YANG Ke
Associate researcher
Graduate Supervisor
Ruijin Hospital, Shanghai Jiao Tong University of Medicine
Research area: Internal medicine
Email: [email protected]
Tel: 021-
Research Interests
The mechanism of FSTL3 induced calcification of aortic valve interstitial cells in calcific aortic valve disease
Calcific aortic valve is one of a variety of risk factors for heart diseases, but the pathogenesis is not clear. Now we found that: the expression of FSTL3 is increased in serum and valve interstitial cells of valve tissues of aortic valve calcification, and positive related with age. Sirt1 regulated the expression of FSTL3 in valve interstitial cells. Moreover, FSTL3 promoted the calcification of valve interstitial cells and bind with Activin A and MSTN. The RNA-sequencing assay showed that FSTL3 regulated some genes (such as SOX9) expression and HIF-1α activation. These results hint that FSTL3 regulated valvular interstitial cells calcification process via multiple signaling pathways, which is an important mechanism of aortic valve calcification progression. Therefore, this study will examine: 1) the expression of FSTL3 is regulated via Sirt1; 2) FSTL3 bind with proteins to regulated calcification; 3) the mechanism of SOX9-RUNX2 axis was regulated via FSTL3; 4); the mechanism of FSTL3 regulated HIF-1α signaling pathway; 5) in vivo, the aortic valve calcification progress of FSTL3 regulatory mechanisms. Through these studies to explain the mechanisms of aortic valve calcification regulated by FSTL3, which provide a scientific basis and experimental basis for therapeutic intervention in vivo aortic valve calcification.

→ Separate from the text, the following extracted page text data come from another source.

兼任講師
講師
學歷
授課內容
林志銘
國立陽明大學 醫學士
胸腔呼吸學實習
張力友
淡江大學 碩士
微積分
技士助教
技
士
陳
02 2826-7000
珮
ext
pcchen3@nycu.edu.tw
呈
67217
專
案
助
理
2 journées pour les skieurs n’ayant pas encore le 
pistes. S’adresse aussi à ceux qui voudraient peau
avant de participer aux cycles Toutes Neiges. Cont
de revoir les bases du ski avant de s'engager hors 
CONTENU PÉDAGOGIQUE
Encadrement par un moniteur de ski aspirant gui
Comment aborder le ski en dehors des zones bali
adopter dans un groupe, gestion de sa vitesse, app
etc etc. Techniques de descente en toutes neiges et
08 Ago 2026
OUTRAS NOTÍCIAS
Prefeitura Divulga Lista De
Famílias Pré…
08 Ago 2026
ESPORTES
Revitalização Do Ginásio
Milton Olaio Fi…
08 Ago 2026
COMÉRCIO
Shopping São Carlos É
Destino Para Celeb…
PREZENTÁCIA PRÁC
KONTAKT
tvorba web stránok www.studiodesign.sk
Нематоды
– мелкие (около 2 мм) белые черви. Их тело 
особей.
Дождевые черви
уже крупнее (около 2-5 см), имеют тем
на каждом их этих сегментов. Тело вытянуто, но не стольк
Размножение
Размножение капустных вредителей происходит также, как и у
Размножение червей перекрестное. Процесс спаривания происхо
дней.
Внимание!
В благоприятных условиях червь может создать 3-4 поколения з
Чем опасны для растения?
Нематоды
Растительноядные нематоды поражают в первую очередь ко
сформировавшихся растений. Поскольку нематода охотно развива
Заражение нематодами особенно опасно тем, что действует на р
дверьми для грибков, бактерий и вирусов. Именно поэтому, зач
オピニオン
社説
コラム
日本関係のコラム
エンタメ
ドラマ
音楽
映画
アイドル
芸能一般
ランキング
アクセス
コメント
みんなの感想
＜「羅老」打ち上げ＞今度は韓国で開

The mechanism by which FSTL1 antagonist Aortic valve calcification via DIP2A/CD14
Calcific aortic valve is one of a variety of risk factors for heart disease, but the pathogenesis is not clear. Now we found that: the expression of FSTL1 is decreased in serum and valve interstitial cells of valve tissues of aortic valve calcification, and negative related with age. Sirt1 and Sirt4 regulated the expression of FSTL1 in valve interstitial cells. Moreover, FSTL1 inhibited the calcification of valve interstitial cells and bind with DIP2A and CD14 as its receptor. The gene chip array showed that FSTL1 regulated SOX9 and RUNX2. These results hint that FSTL1 regulated valvular interstitial cells calcification process via multiple signaling pathways, which is an important mechanism of aortic valve calcification progression. Therefore, this study will examine: 1) calcification process regulated Sirt1/4 expression; 2) the expression of FSTL1 is regulated via Sirt1/4; 3) receptors of FSTL1 effect on aortic valve calcification; 4) the mechanism of SOX9-RUNX2 axis was regulated via FSTL1; 5) in vivo, the aortic valve calcification progress of FSTL1 regulatory mechanisms. Through these studies to explain the mechanisms of aortic valve calcification regulated by FSTL1, which provide a scientific basis and experimental basis for therapeutic intervention in vivo aortic valve calcification.
FSTL1 regulate the complex of TLR4-CD14-CD209 in macrophages to promote diabetic with atherosclerosis
The pathological of diabetic with atherosclerosis is more serious,,but the mechanisms is not clear. In the present study, we found that the level of FSTL1 is increased in diabetic with atherosclerosis,and it expressed in the macrophages of diabetic animal plaque. AGEs are positive related to FSTL1 and regulated it expression. FSTL1 promoted lipid accumulation, inflammatory and proliferation. Moreover, FSTL1 bind with TLR4, CD14 and CD209 and increase them forming complex. All of these result hints that FSTL1 regulated the function of macrophages in diabetic with atherosclerosis via TLR4-CD14-CD209 complex. This study is aimed at achieving mechanistic understanding of: 1. RAGE regulate the expression of FATL1. 2. The site of FSTL1 binding with TLR4, CD14 and CD209. 3. FSTL1 regulates the complex of TLR4-CD14-CD209. 4. The complex regulate lipid accumulation and inflammatory in macrophages. 5. The affection of FSTL1 promote the diabetic with atherosclerosis in vivo. This study will demonstrate the exact roles of FSTL1 and macrophages in the pathogenesis of diabetic with atherosclerosis, and aid the design of strategies for clinical treatment of diabetic with atherosclerosis.